The replicate family of functions contains not just primitives but powerful tools for implementing other functionality. Most important is the boolean case, which can be used to ignore unwanted values without branching. Replicate by a constant amount (so
𝕨 is a single number) is not too common in itself, but it's notable because it can be the fastest way to implement outer products and arithmetic with prefix agreement. Fast implementations can be much better than the obvious C code, particularly for the boolean case.
Because it's somewhat simpler to discuss, we'll begin with the case
𝕩 has an integer type (the boolean case is discussed below). The obvious C loop works fine when the average of
𝕩 is large enough, because it auto-vectorizes to write many values at a time. When the average is smaller, this vectorization becomes less effective, but the main problem is branching, which takes many cycles for each element in
𝕩 if the values aren't predictable.
Indices is half of a counting sort: for sparse values, it's the slower half. Making it fast makes counting sort viable for much larger range-to-length ratios.

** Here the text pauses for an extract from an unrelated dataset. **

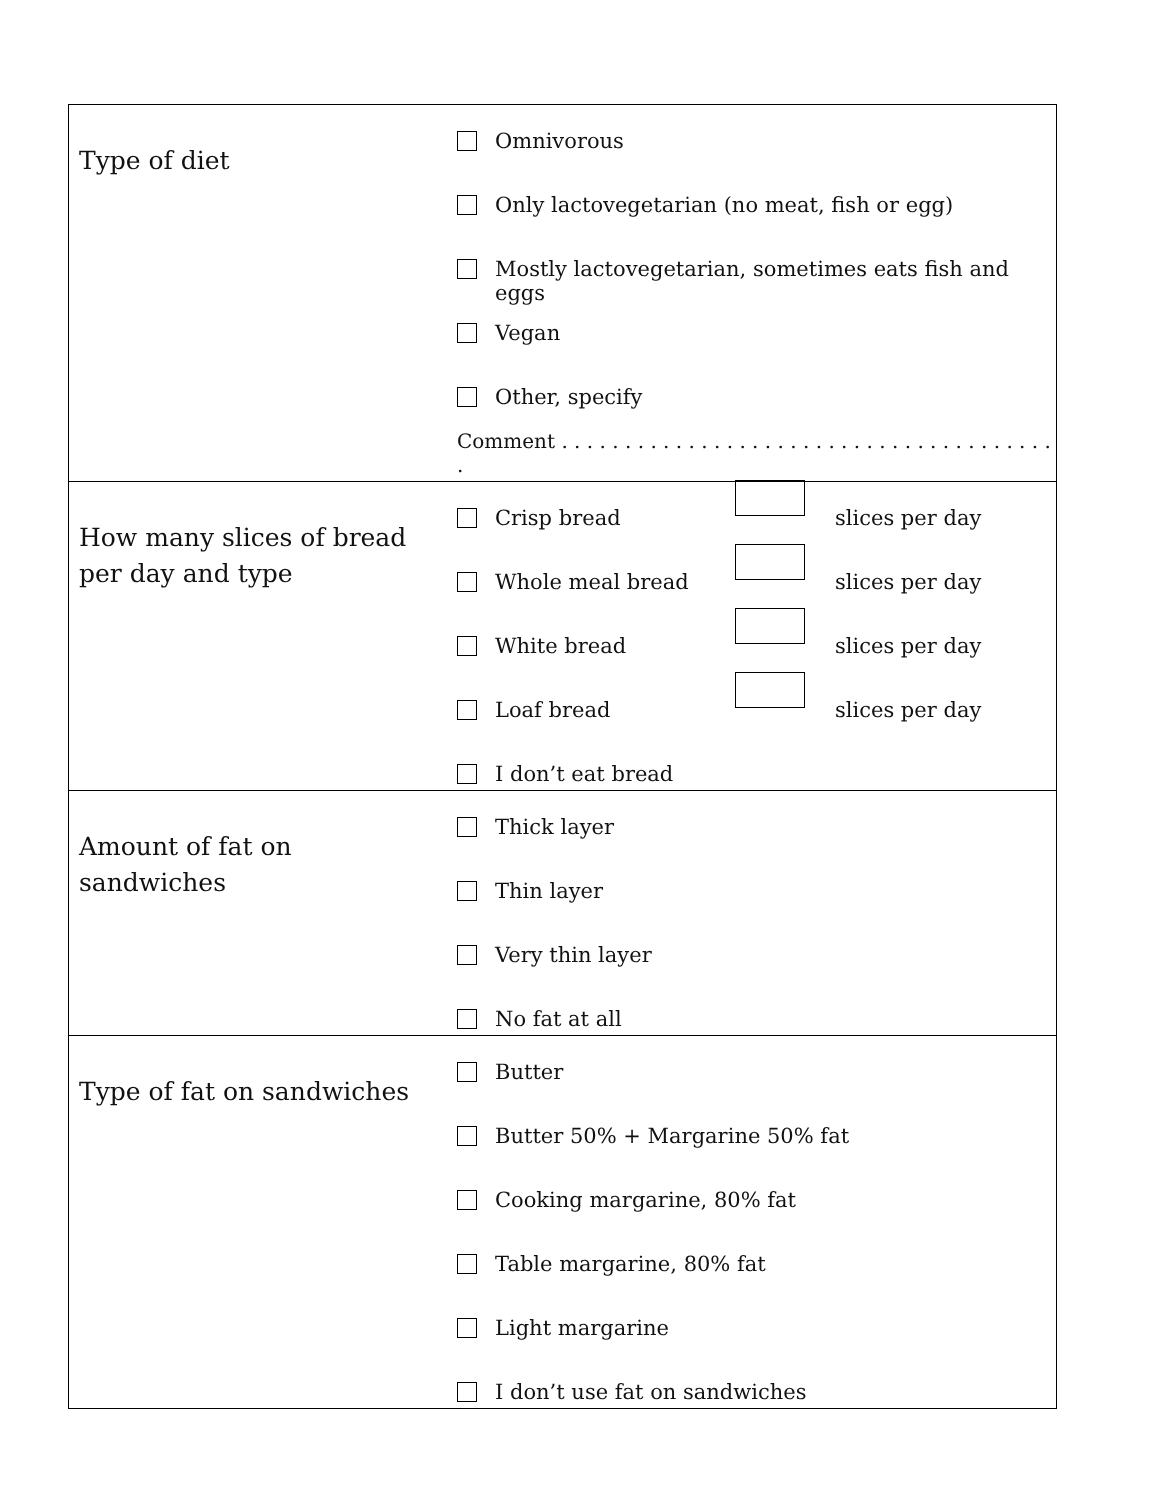| Type of diet | Omnivorous Only lactovegetarian (no meat, fish or egg) Mostly lactovegetarian, sometimes eats fish and eggs Vegan Other, specify Comment . . . . . . . . . . . . . . . . . . . . . . . . . . . . . . . . . . . . . . . . |
| How many slices of bread per day and type | Crisp bread slices per day Whole meal bread slices per day White bread slices per day Loaf bread slices per day I don’t eat bread |
| Amount of fat on sandwiches | Thick layer Thin layer Very thin layer No fat at all |
| Type of fat on sandwiches | Butter Butter 50% + Margarine 50% fat Cooking margarine, 80% fat Table margarine, 80% fat Light margarine I don’t use fat on sandwiches |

I know two main ways to tackle the branching problem. The elegant way is a three-pass method computing
+`/⁼+`𝕩. First, zero out the result array. Then traverse
𝕩 with a running sum index and increment the result value at that index at each step. Then sum the result. Somehow C compilers still don't know how to vectorize a prefix sum so you'll need to do it manually for best performance. Three passes is bad for caching so this method needs to be done in blocks to work well for large arrays. A slightly faster variation is that instead of incrementing you can write indices and take a max-scan
⌈` at the end.
The other way is to try to make the lengths less variable by rounding up. Later writes will overwrite earlier ones anyway. This gets messy. If the maximum value in
𝕩 is, say, 8, then generating indices is fairly fast: for each element, write 8 indices and then move the output pointer forward by that much. But if it's not bounded (and why would it be?) you'll end up with gaps. You could just accept some branching and write 8 more indices. You could also use a sparse where algorithm to get the indices of large elements in
𝕩, and do the long writes for those either before or after the short ones. Overall I'm kind of skeptical of these approaches here. However, they are definitely a valid approach to constant Replicate, where
𝕨 is inherently bounded.
Most techniques for Indices can be adapted to Replicate, and the same considerations about branching apply.

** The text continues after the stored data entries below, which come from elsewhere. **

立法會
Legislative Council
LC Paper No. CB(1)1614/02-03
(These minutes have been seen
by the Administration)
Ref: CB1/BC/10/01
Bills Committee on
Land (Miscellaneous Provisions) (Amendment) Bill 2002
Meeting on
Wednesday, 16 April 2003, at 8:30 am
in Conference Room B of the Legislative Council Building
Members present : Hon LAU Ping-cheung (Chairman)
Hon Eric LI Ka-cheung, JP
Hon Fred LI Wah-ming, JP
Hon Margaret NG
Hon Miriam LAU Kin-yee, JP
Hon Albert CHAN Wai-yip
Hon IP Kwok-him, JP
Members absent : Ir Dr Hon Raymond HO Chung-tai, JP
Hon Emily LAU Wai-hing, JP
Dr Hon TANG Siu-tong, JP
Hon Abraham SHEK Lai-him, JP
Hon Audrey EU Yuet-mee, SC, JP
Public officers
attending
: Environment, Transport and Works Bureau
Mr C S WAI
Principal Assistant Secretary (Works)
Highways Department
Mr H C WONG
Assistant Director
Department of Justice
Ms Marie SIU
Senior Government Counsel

An additional approach that becomes available is essentially
/⊸⊏: apply Indices to portions of
𝕨 with the result in a temporary buffer, and select to produce the result. With small enough sections you can use 8-bit indices which can save time. As far as I can tell this method isn't an improvement for Replicate but is for the boolean case, Compress.
The running sum method needs to be modified slightly: instead of incrementing result values by one always, add the difference between the current value in
𝕩 and the previous one. It's possible to use xor instead of addition and subtraction but it shouldn't ever make much of a difference to performance. In the boolean case xor-ing trailing bits instead of single bits allows part of an xor-scan to be skipped; see Expanding Bits in Shrinking Time.
The case where
𝕨 is constant is useful for outer products and leading-axis extension, where elements of one argument need to be repeated a few times. This connection is also discussed in Expanding Bits.
The same approaches apply, but the branches in the branchless ones become a lot more predictable. So the obvious loops are now okay instead of bad even for small values. C compilers will generate decent code for constant small numbers—better for powers of two, but still not optimal it seems?
For top performance, the result should be constructed from one shuffle per output, and some haggling with lanes for odd values in AVX. This means the number of shuffle constants is the value of
𝕨, so as the numbers get larger there's a question of how much space in the binary you're willing to devote to it. Although it's not really so bad because the overhead for non-specialized code gets lower as
𝕨 increases. But JIT compiling would be very useful here, of course.
The case with a boolean replication amount is called Where or Compress, based on APL names for these functions from before Replicate was extended to natural numbers.
When the amounts to replicate are natural numbers you're pretty much stuck going one at a time. With booleans there are huge advantages to doing bytes or larger units at once. This tends to lead to a two-level model: an outer replicate-like pattern where the relevant amount is the sum of a group of booleans, as well as an inner pattern based on the individual 0s and 1s.
The standard branchless strategy is to write each result value regardless of whether it should actually be included, then increment the result pointer only if it is. This works best if done in an unrolled loop handling 8 bits at a time. But it's still not competitive with other methods using hardware extensions or lookup tables, so these should be used when there's more implementation time available.
Generally, Compress implementations can be adapted to implement Where, and this tends to be the best way to do it. In the other direction, a Where implementation on 1 or 2 bytes can be used to implement Where or Compress on larger types. To do this, traverse the boolean argument in blocks; for each, get the indices and either add the current offset to them (Where) or use them to select from the argument (Compress). This is close to but not necessarily the fastest method for 4-byte and 8-byte outputs. It's a bargain given the low amount of effort required though.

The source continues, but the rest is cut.